Barış hareketi bazı dönemlerde diğer gruplarla koalisyon kurarak ilerler. Böylece harekete daha çok kişi katılır ve işbölümü daha rahat ayarlanır. Ancak anlaşmazlıkların çıkması dolayısıyla koalisyon ömürleri kısa olur. Bunun dışında hareketler arası geçişler yaşandığı için, örneğin feminist bir hareketin aktivisti barış hareketine geçebilir, böylece hareketler birbirini güçlendirir.
Hareketin amacı savaşların engellenmesi ve savaş olasılığının ortadan kaldırılmasıdır. Ancak bu amaca kısmi şekilde ulaşabilmişlerdir. Örneğin, Vietnam Savaşı karşıtı kampanya başarılı olurken Irak için aynı engelleme söz konusu olamamıştır. Savaş karşıtı eylemlerin etkin olduğu kollar şu şekilde sıralanabilir:
Kamuoyunun düşüncelerini etkileme,
Hükümetlerin savaşla ilgili politikalarını etkileme,
Savaşla ilgili siyasi ve kurumsal altyapıyı zayıflatma.

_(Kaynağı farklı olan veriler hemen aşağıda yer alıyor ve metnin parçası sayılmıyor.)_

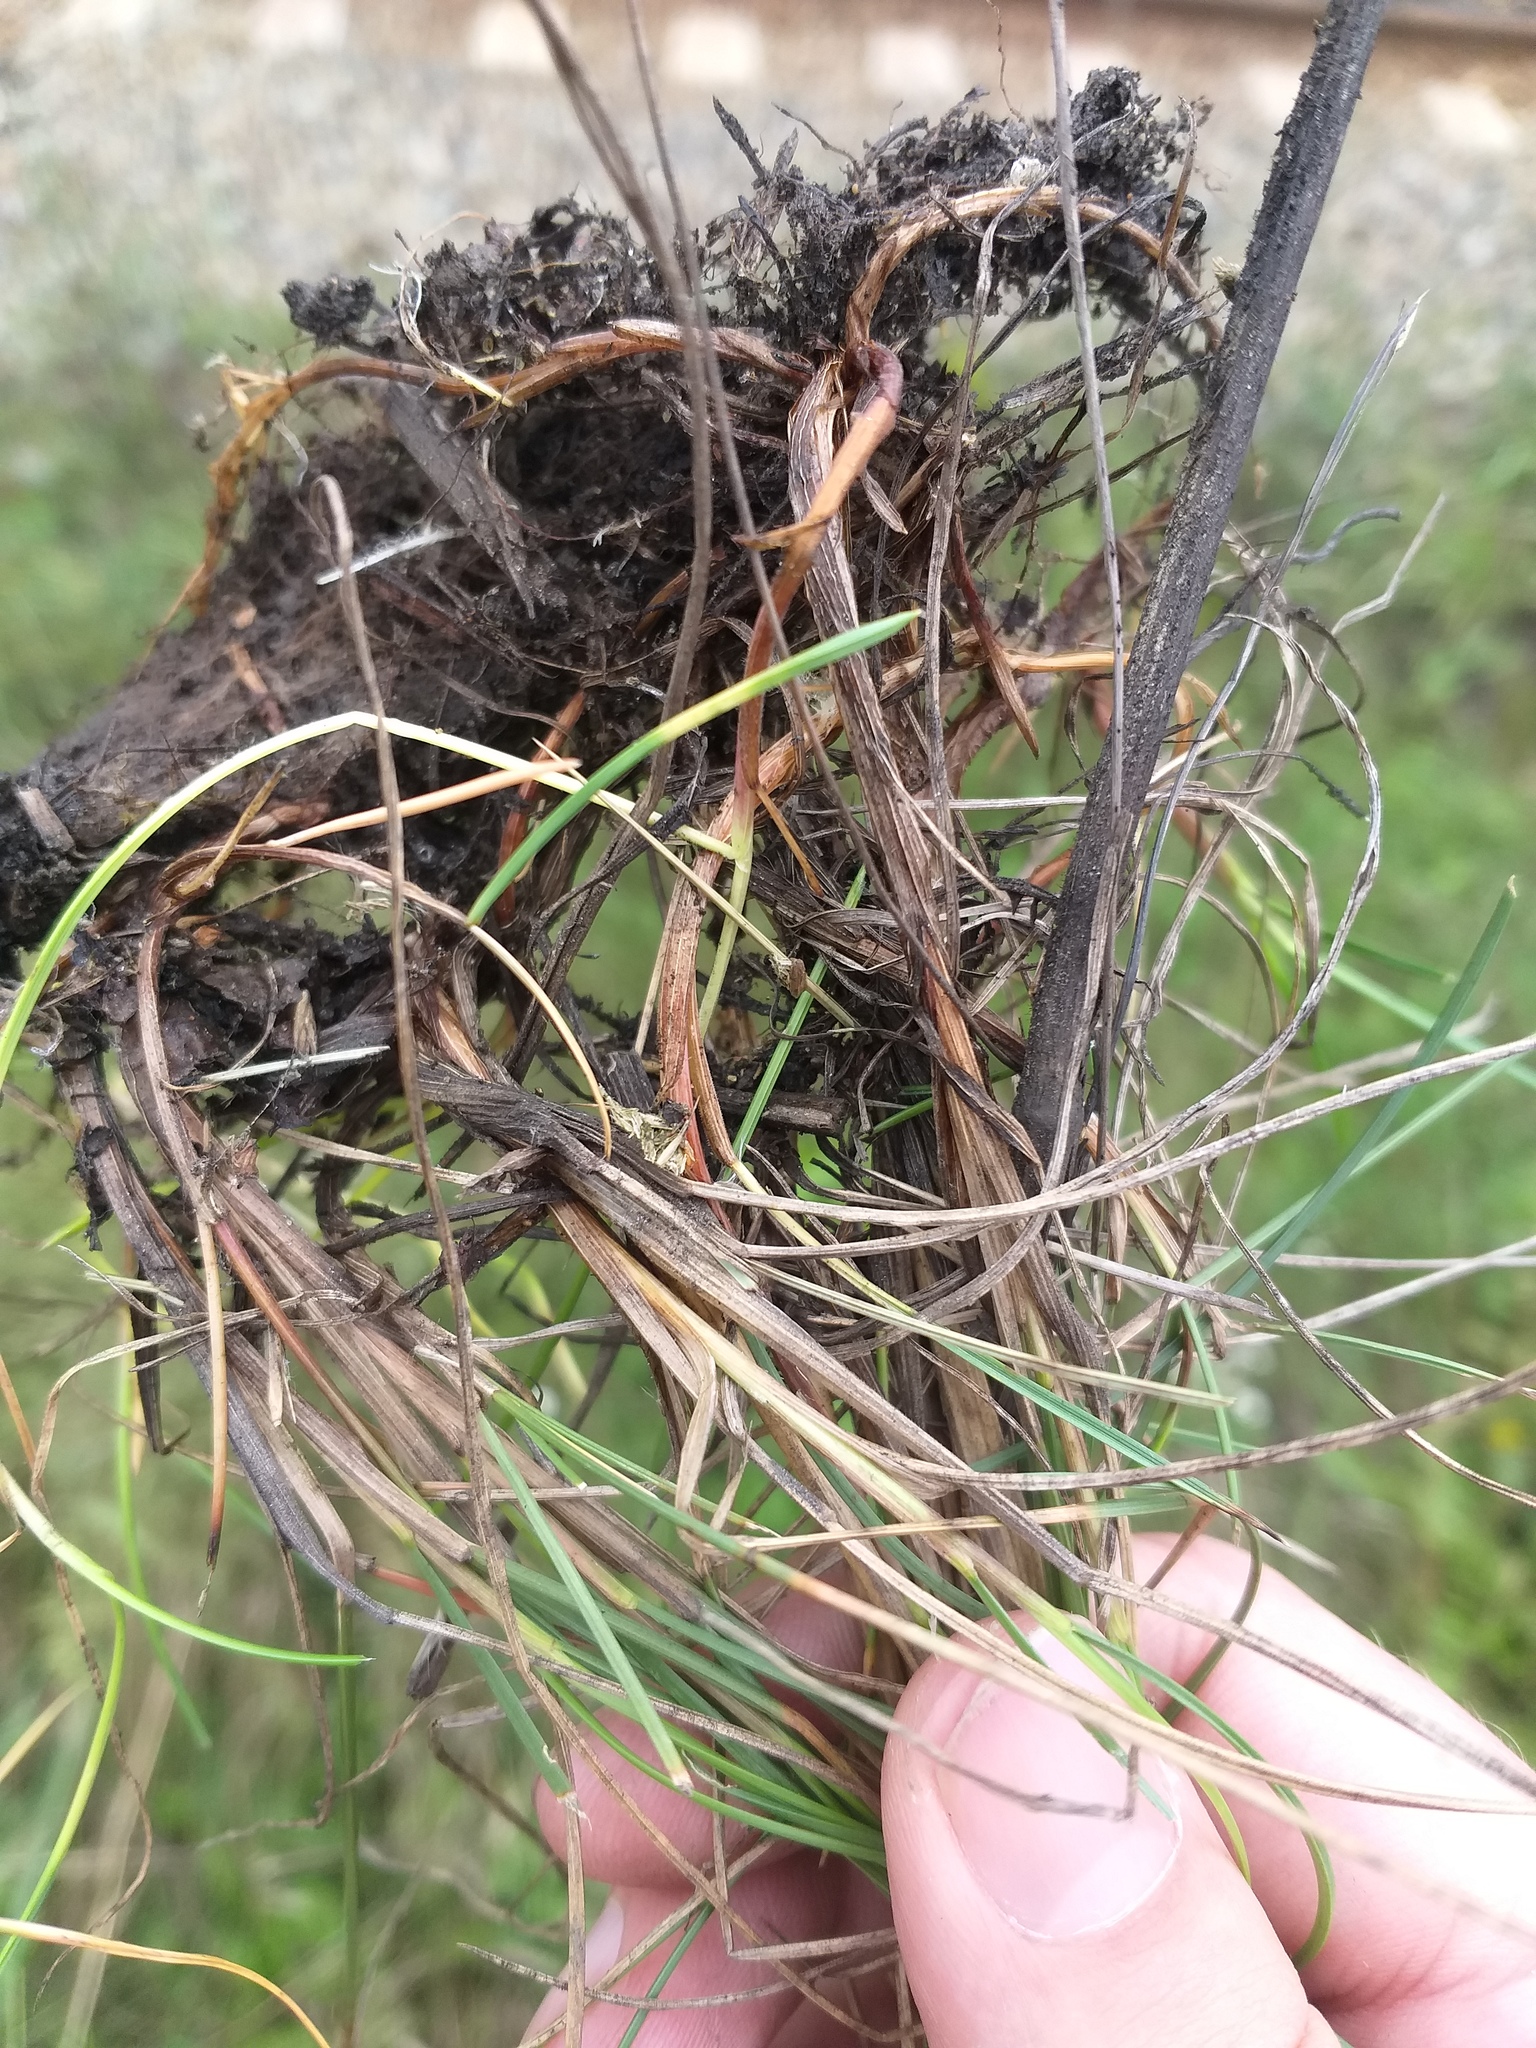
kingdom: Plantae
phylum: Tracheophyta
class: Liliopsida
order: Poales
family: Poaceae
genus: Festuca
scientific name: Festuca rubra
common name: Red fescue
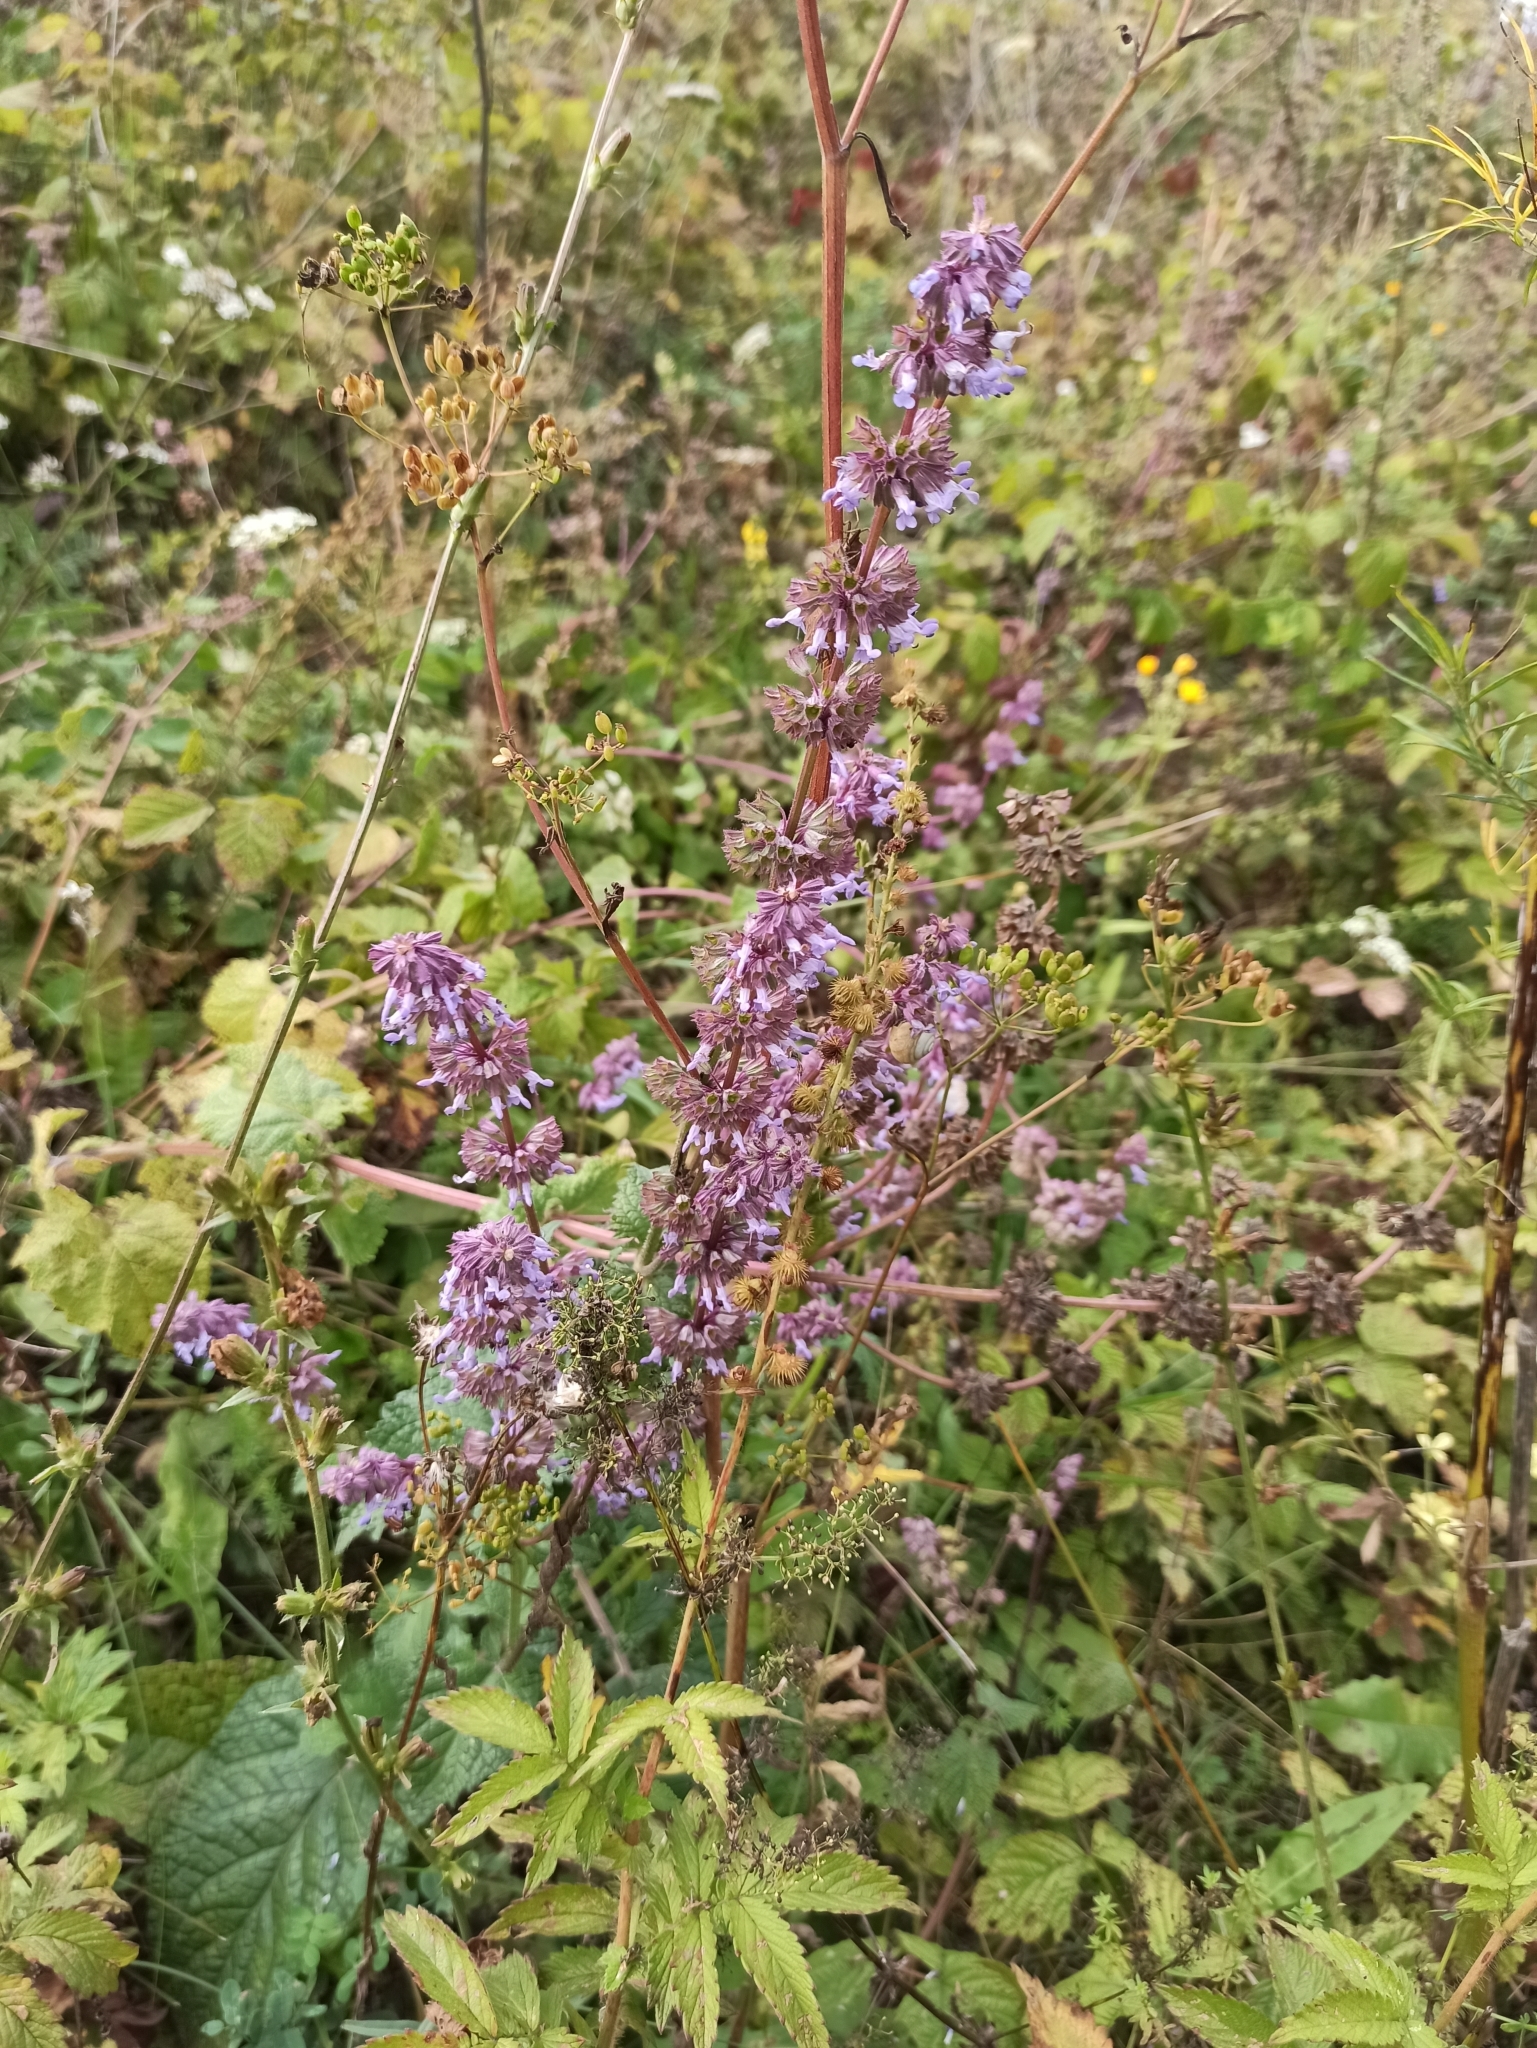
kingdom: Plantae
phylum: Tracheophyta
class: Magnoliopsida
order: Lamiales
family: Lamiaceae
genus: Salvia
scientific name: Salvia verticillata
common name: Whorled clary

Barış hareketinin önemini vurgulayan özellikleri,
1.Devletlerin silahlanma girişimlerini kısıtlaması,
2.Barış fikrini sürekli canlı tutarak kamuoyunda yer edinebilmesi ve iktidar sahiplerinin savaş karşıtı muhalefeti dikkate almaya zorlaması,
3.Demokrasilerin gelişimine katkı sağlaması,
4.Özellikle küreselleşmeyle birlikte toplumsal hareketlerin küresel olarak örgütlenebileceğini ve kitleselleşebileceğini göstermiş olmasıdır.